Tuesday 12 July 2011

The shoes I've loved and lost (Part 1)

Writing this blog has made me ask questions of myself on a number of occasions. Why am I so addicted to shoes?
I’ve taken myself back to those moments when my feet and their coverings were important to me and I’ve pinpointed three things in my life that have made me the way I am. Or if I wuz a rapper, the way I is. Like. Innit.

I’ve taken myself back to a pair of shoes that fall in to the category of ‘the shoes I’ve loved and lost’; there will be many of these on this literary journey but these particular shoes stand out in my memory as one of the first pairs I remember in my life.

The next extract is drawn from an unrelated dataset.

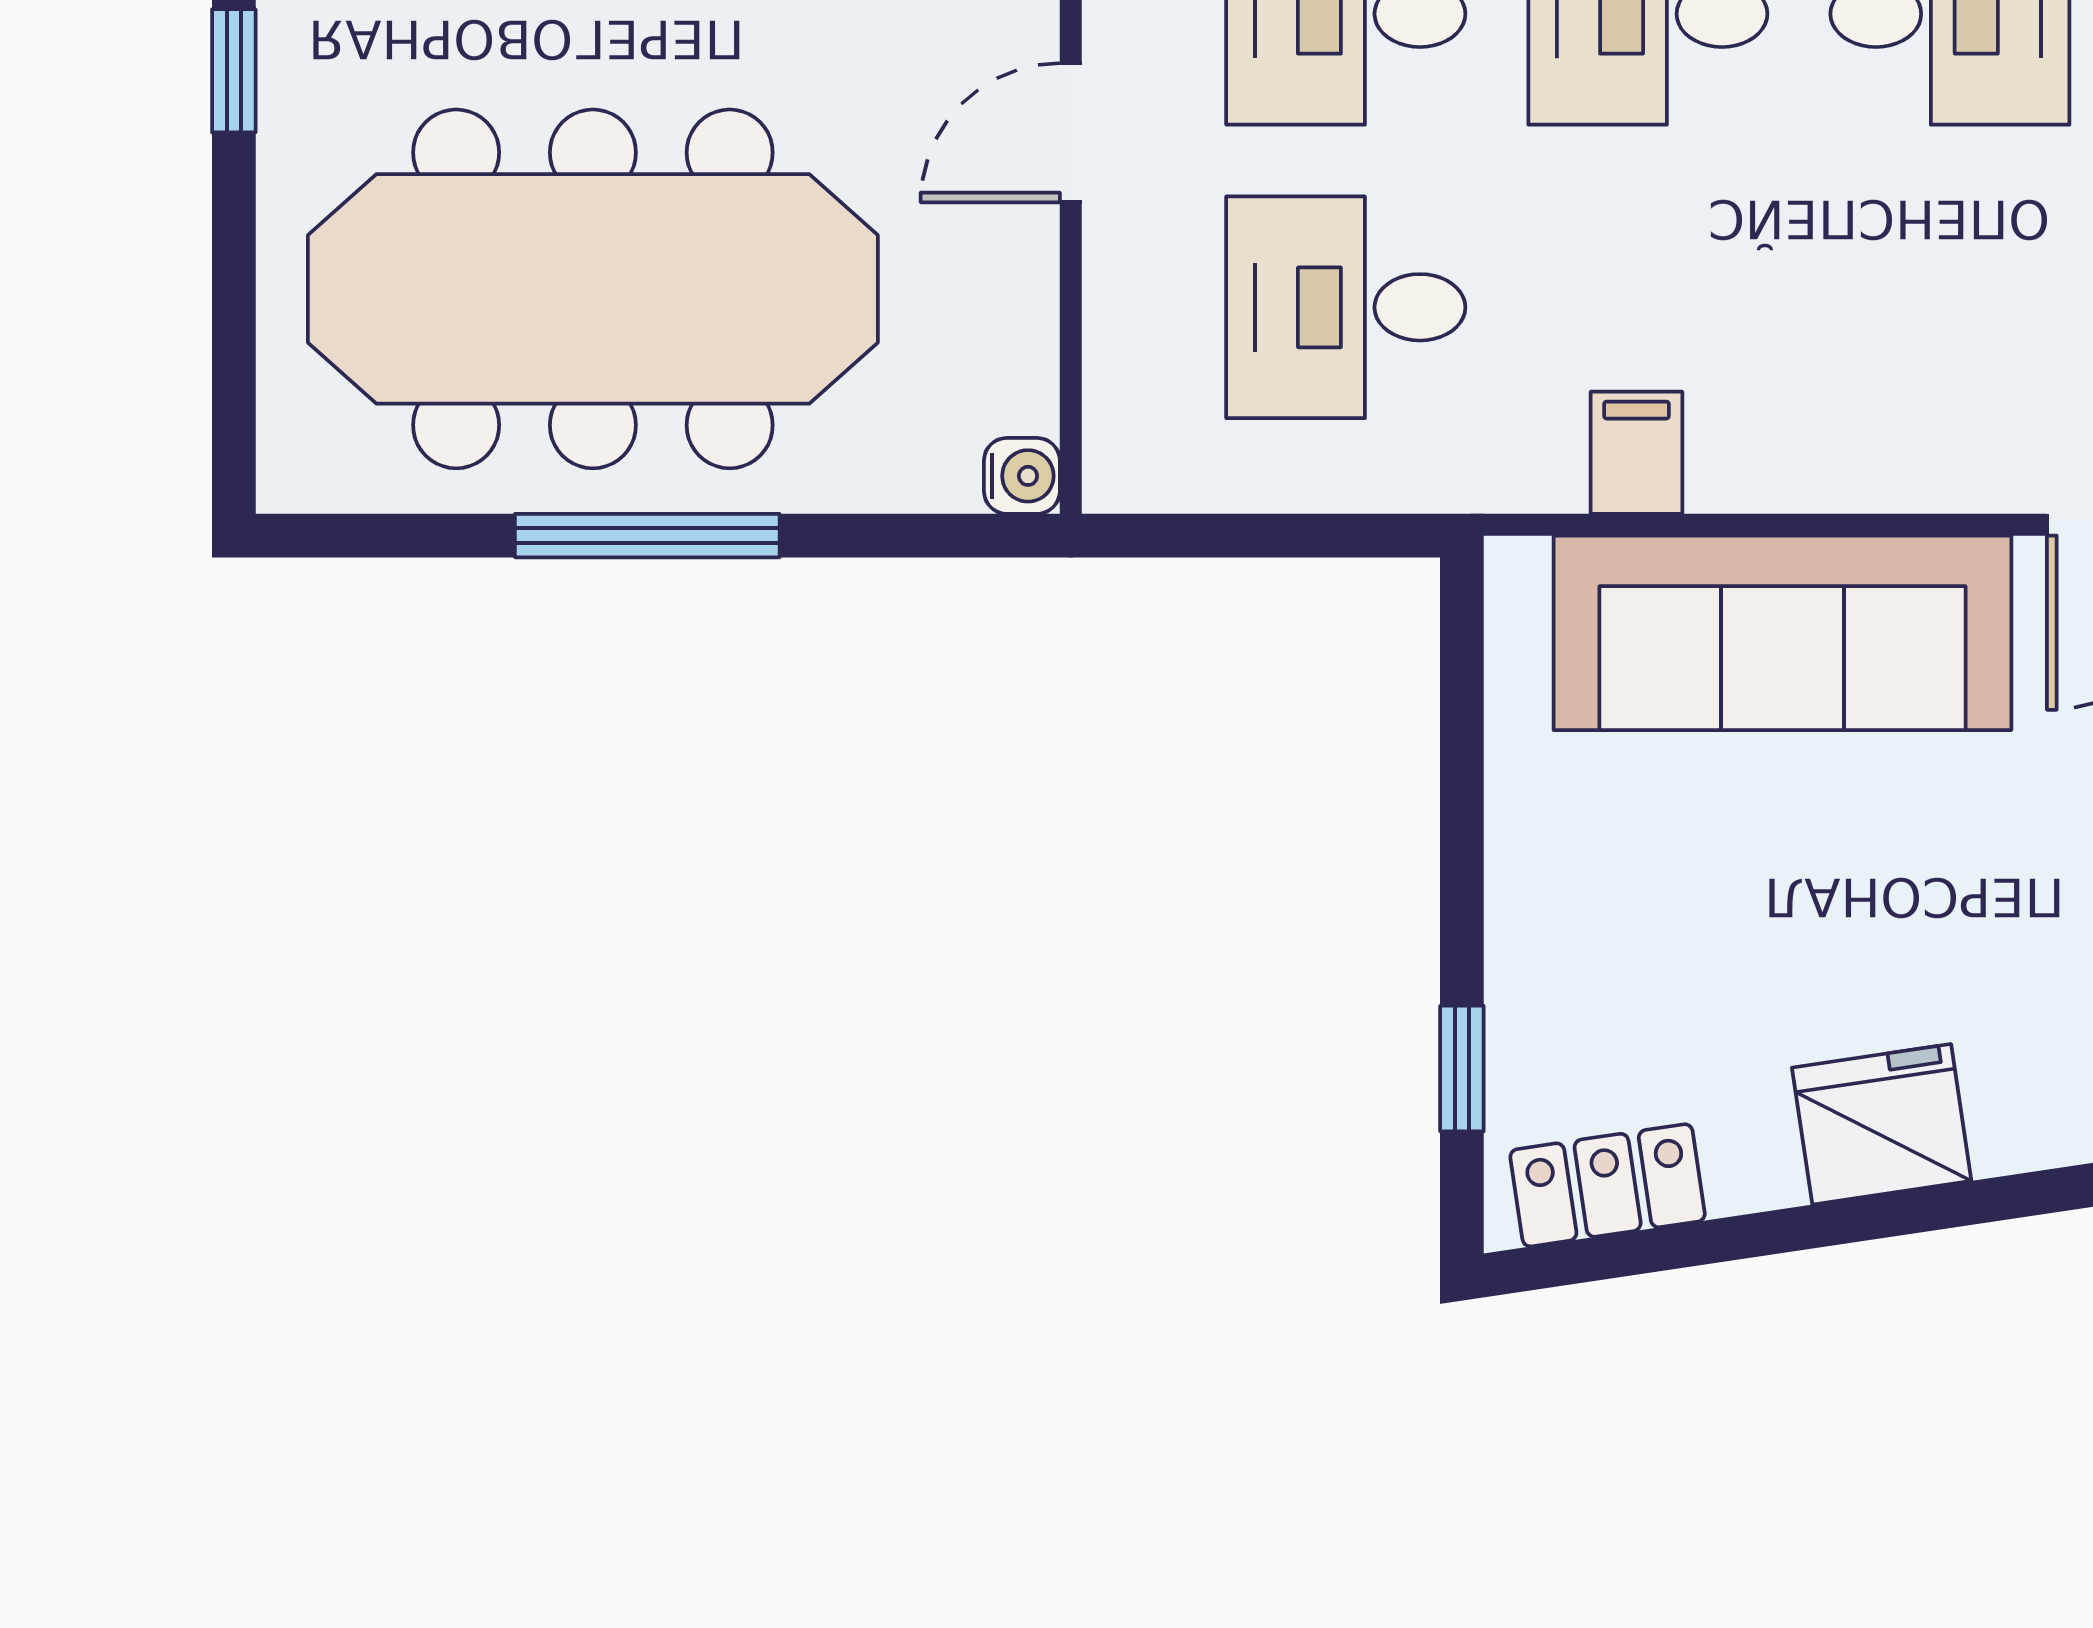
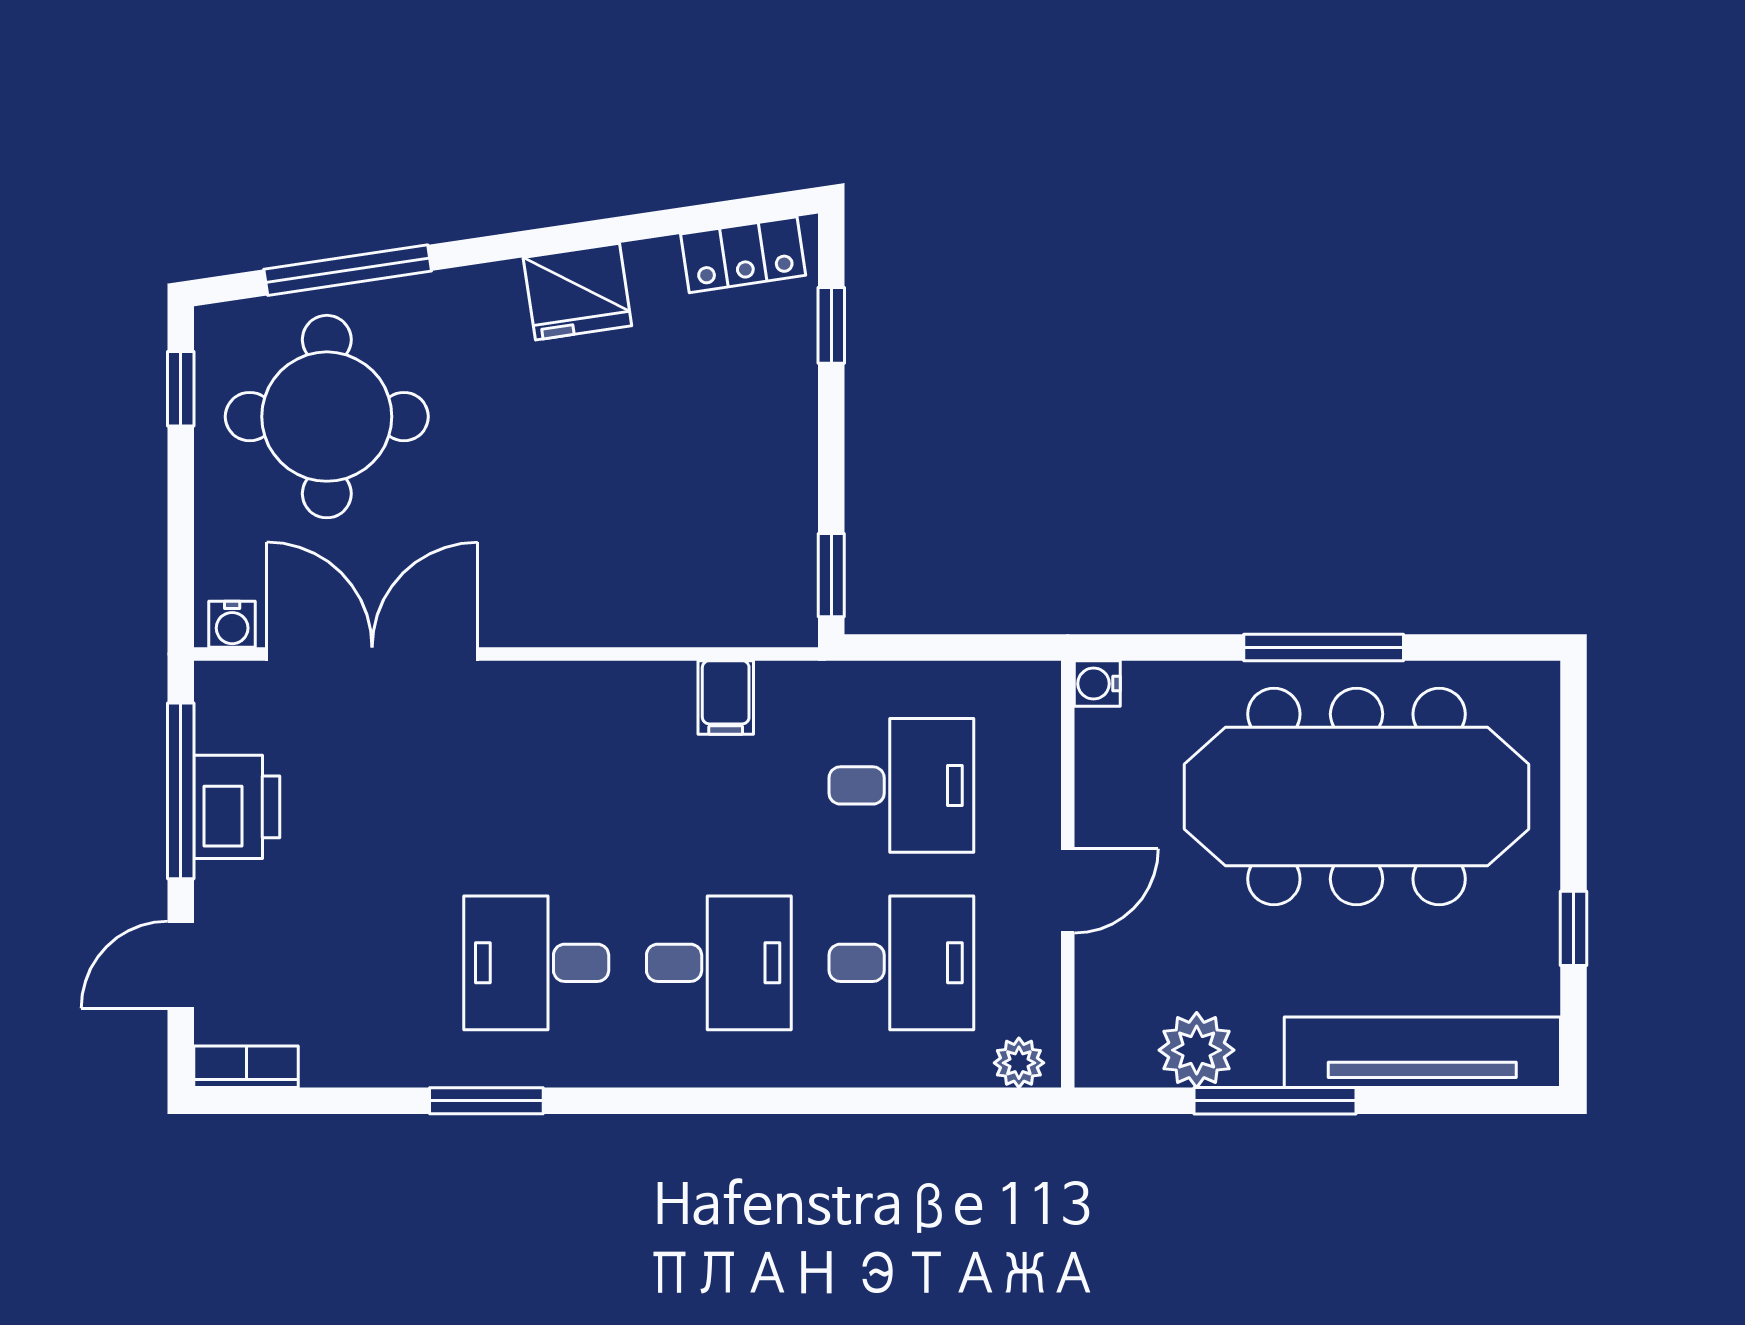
sofa: (1782, 633) -> (637, 589), removed
window: (1462, 655) -> (831, 575), added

Funnily enough, they didn’t belong to me, they were Lilian’s; she was a lady I spent many hours with as a child, she was my grandmother and even now almost twenty years after her death I sometimes catch a smell of something that evokes memories of her, of her house and the times we shared. I spent a lot of time with all of my grandparents but I spent most weekends with Lil, sometimes I resented spending time with her rather than my parents and wondered why they didn’t want me at the weekend, but now as an adult I really value the close relationship I had with her. She taught me to bake cakes, tend to the garden and the value of loyalty and love having spent thirty or so years alone after the death of her beloved George, the grandfather I never had a chance to meet. To see her break down in the last few years of her life to become a shadow of her former self also taught me about the fragility of life and her passing on my then fiancé, now husband’s 21st birthday gave us sadness and an opportunity to joke that she would never be upstaged. Birthday or no birthday she was going to make sure we’d always remember her. She was a complex woman, with many foibles who sometimes wrapped herself in a mantle of jealousy but I can forgive her that, after all she’d seen a lot in her time, born the same year that the Titanic slipped beneath the waves, and living to a good age of 90.

So let me tell you about the shoes. They were deepest navy suede with a leather trim on the cross over toe, they had a kitten heel but felt incredibly high and somewhat roomy at the time to a small child like myself. Nothing has changed, I’m still small. In fact if I still had these shoes today they wouldn’t fit me. They were a size 5.5 and no matter how carefully I could have looked after them I would never have grown into them being a paltry size 3. They were definitely from the 1950s and I never saw Lil wear them, they were just my ‘dressing up’ shoes along with a lot of her wardrobe that she no longer felt the need or the love of life to wear. I remember they were a French made shoe, my heart wants to believe they were a pair of Charles Jourdan shoes but my head tells me that I should think something completely different, especially as there are vintage pairs going on ebay for between $80 and $150 right now.

When Lil died, we had about a week to clear her entire house and people who could recycle anything of any worth and landfill those items no one except her would have wanted, took her clothes, furniture, shoes and memories away. We could only keep so much, and as at her passing, my feet had reached the adult size they are today, the shoes slipped from my clutches and became one of the pairs of shoes I’ve loved and lost.

I still wear her gloves in the winter, black outer and tan wool lined from St Michaels, better known now as M&S and I sometimes wear a navy chiffon scarf, which was one of the last Christmas gifts I ever bought her. Those shoes tell part of my story and allow me to commit to the Internet, the lasting memory of a woman who died before she ever knew of its existence.

My nannan, she's the one in the middle. Another one I've loved and lost.